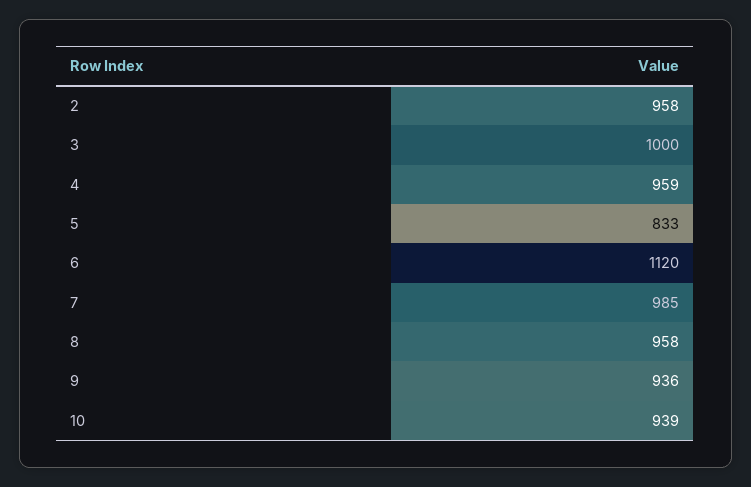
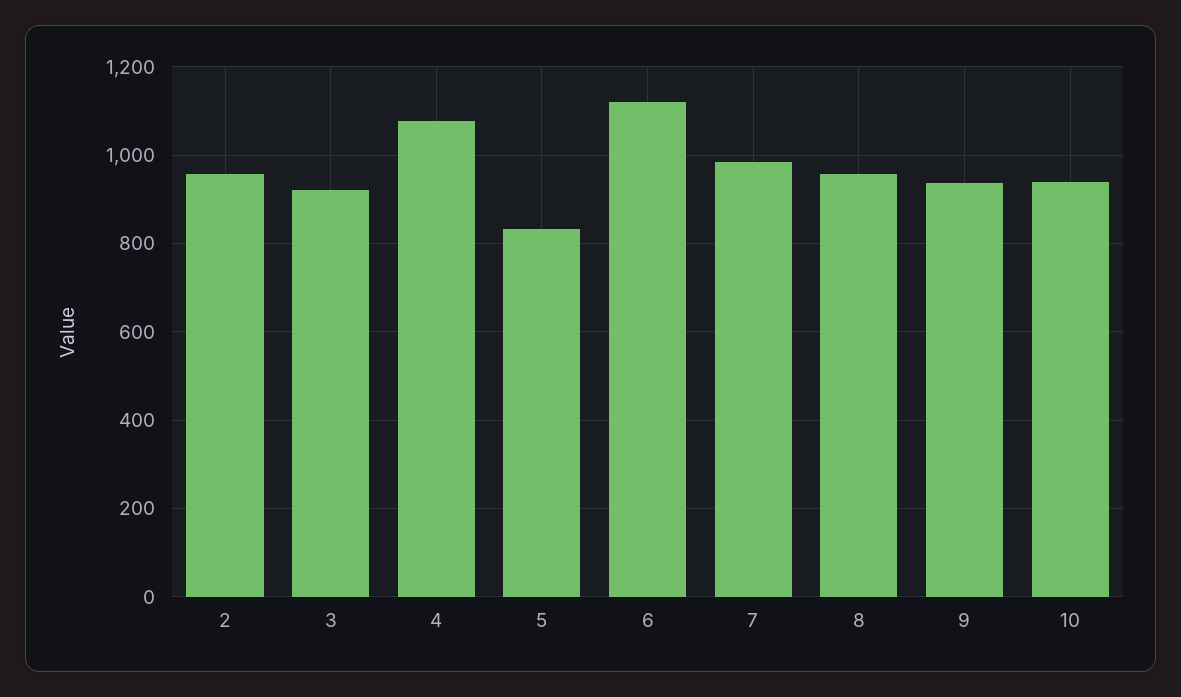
3: 1000 -> 920
4: 959 -> 1080

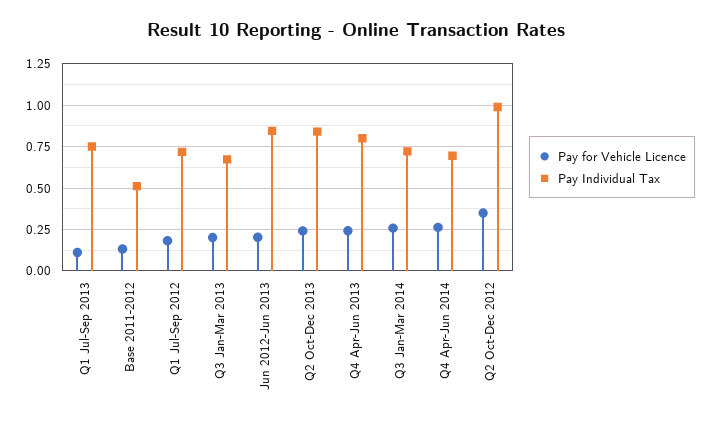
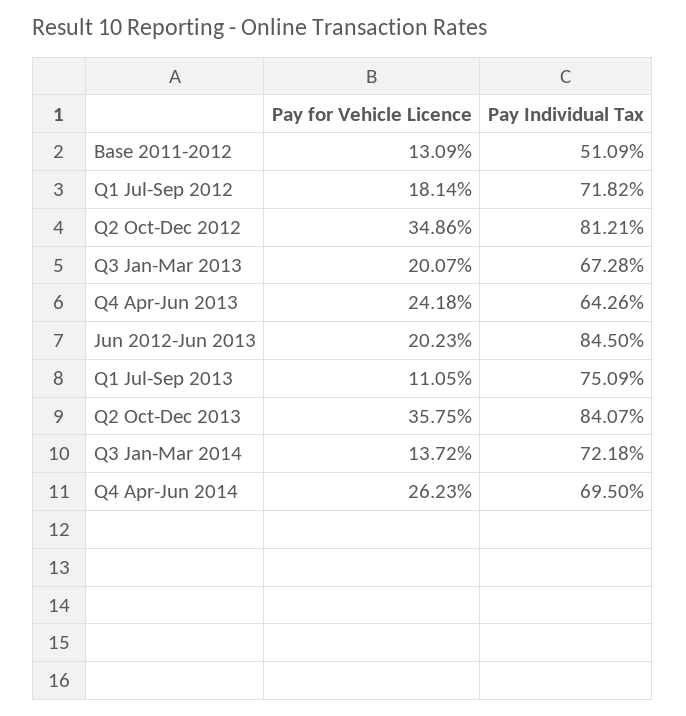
Pay for Vehicle Licence, Q2 Oct-Dec 2013: 0.25 -> 0.3575
Pay Individual Tax, Q4 Apr-Jun 2013: 0.8 -> 0.6426
Pay for Vehicle Licence, Q3 Jan-Mar 2014: 0.25 -> 0.1372
Pay Individual Tax, Q2 Oct-Dec 2012: 1 -> 0.8121

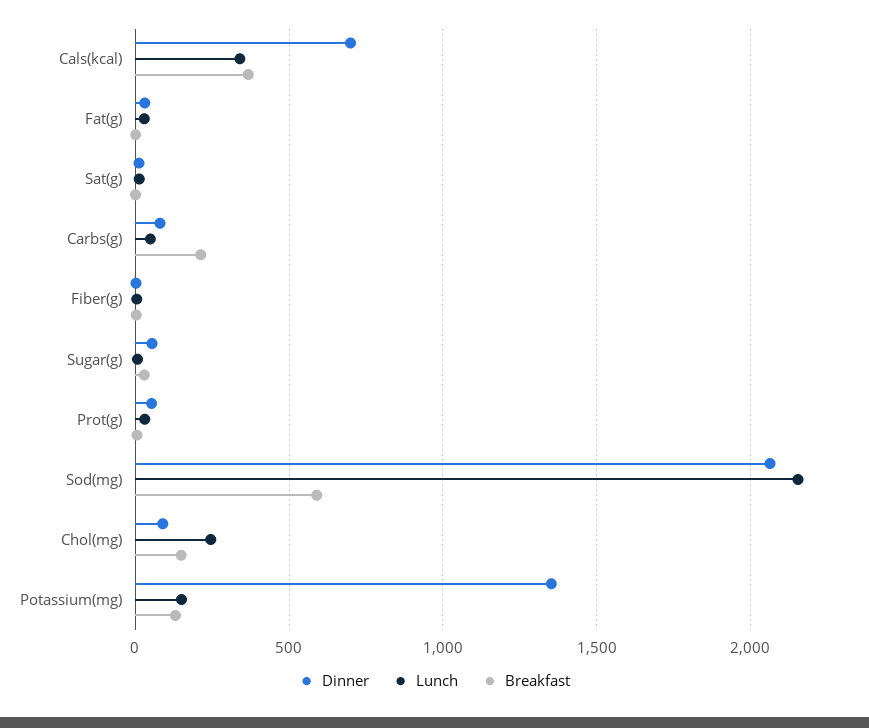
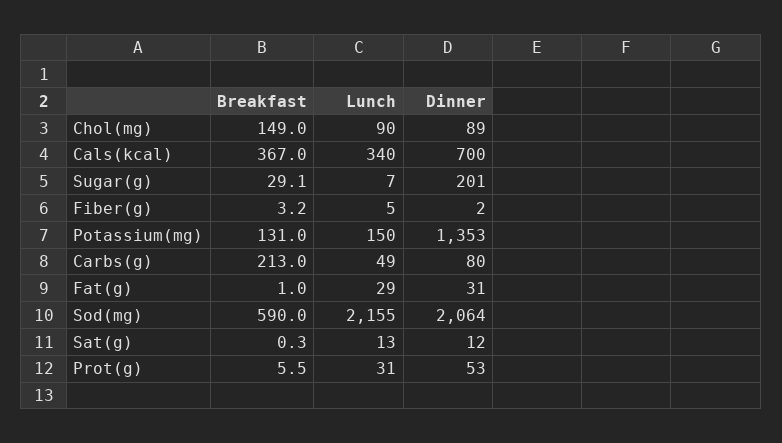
Dinner, Sugar(g): 50 -> 201
Lunch, Chol(mg): 250 -> 90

**Work task**
Repeat each entry above exactly, passing over any images.

**Result for this task**
3: 1000 -> 920
4: 959 -> 1080

Pay for Vehicle Licence, Q2 Oct-Dec 2013: 0.25 -> 0.3575
Pay Individual Tax, Q4 Apr-Jun 2013: 0.8 -> 0.6426
Pay for Vehicle Licence, Q3 Jan-Mar 2014: 0.25 -> 0.1372
Pay Individual Tax, Q2 Oct-Dec 2012: 1 -> 0.8121

Dinner, Sugar(g): 50 -> 201
Lunch, Chol(mg): 250 -> 90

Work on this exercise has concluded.